__INSTRUCTIONS TO FOLLOW__: Restate, word for word and with no pictures, the stretch of lines in the data below that begins at the line with "연결 쉘과 같은 차량 구성 요소와 인슐린 펜 및" and ends at the line with "сотрудника — две футболки-поло с логотипом и", inclusive.
################
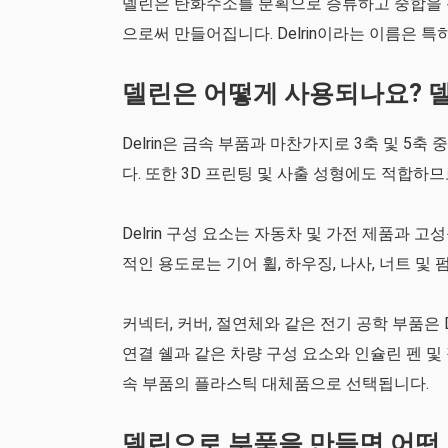
델린은 탄화수소를 분획으로 증류하고 중합을 
으로써 만들어집니다. Delrin이라는 이름은 특
델린은 어떻게 사용되나요? 델
Delrin은 금속 부품과 마찬가지로 3축 및 5
다. 또한 3D 프린팅 및 사출 성형에도 적합하
Delrin 구성 요소는 자동차 및 가전 제품과
적인 용도로는 기어 휠, 하우징, 나사, 너트 및
커넥터, 커버, 절연체와 같은 전기 공학 부품은 
연결 쉘과 같은 차량 구성 요소와 인슐린 펜 및 
속 부품의 플라스틱 대체품으로 선택됩니다.
델린으로 부품을 만들면 어떤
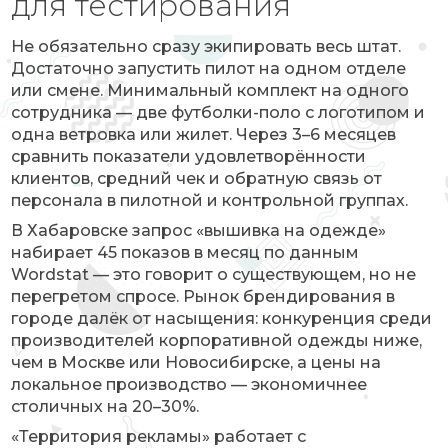
для тестирования
Не обязательно сразу экипировать весь штат.
Достаточно запустить пилот на одном отделе
или смене. Минимальный комплект на одного
сотрудника — две футболки-поло с логотипом и
одна ветровка или жилет. Через 3–6 месяцев
сравнить показатели удовлетворённости
клиентов, средний чек и обратную связь от
персонала в пилотной и контрольной группах.
В Хабаровске запрос «вышивка на одежде»
набирает 45 показов в месяц по данным
Wordstat — это говорит о существующем, но не
перегретом спросе. Рынок брендирования в
городе далёк от насыщения: конкуренция среди
производителей корпоративной одежды ниже,
чем в Москве или Новосибирске, а цены на
локальное производство — экономичнее
столичных на 20–30%.
«Территория рекламы» работает с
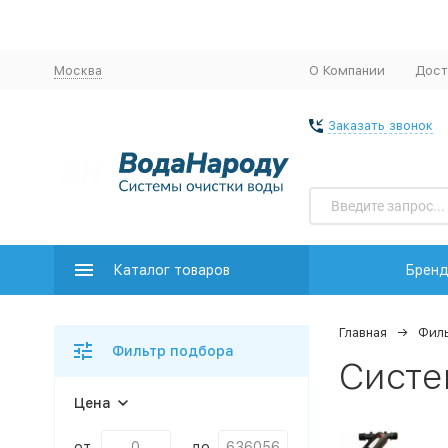
Москва
О Компании
Дост
Заказать звонок
Каталог товаров
Брен
Главная
Филь
Фильтр подбора
Систе
Цена
от
до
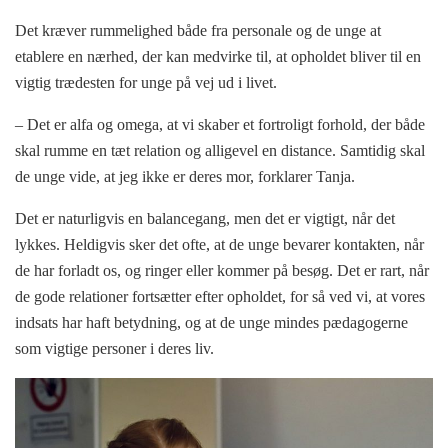
Det kræver rummelighed både fra personale og de unge at
etablere en nærhed, der kan medvirke til, at opholdet bliver til en
vigtig trædesten for unge på vej ud i livet.
– Det er alfa og omega, at vi skaber et fortroligt forhold, der både
skal rumme en tæt relation og alligevel en distance. Samtidig skal
de unge vide, at jeg ikke er deres mor, forklarer Tanja.
Det er naturligvis en balancegang, men det er vigtigt, når det
lykkes. Heldigvis sker det ofte, at de unge bevarer kontakten, når
de har forladt os, og ringer eller kommer på besøg. Det er rart, når
de gode relationer fortsætter efter opholdet, for så ved vi, at vores
indsats har haft betydning, og at de unge mindes pædagogerne
som vigtige personer i deres liv.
################
__WRITTEN RESPONSE__:
연결 쉘과 같은 차량 구성 요소와 인슐린 펜 및 
속 부품의 플라스틱 대체품으로 선택됩니다.
델린으로 부품을 만들면 어떤
для тестирования
Не обязательно сразу экипировать весь штат.
Достаточно запустить пилот на одном отделе
или смене. Минимальный комплект на одного
сотрудника — две футболки-поло с логотипом и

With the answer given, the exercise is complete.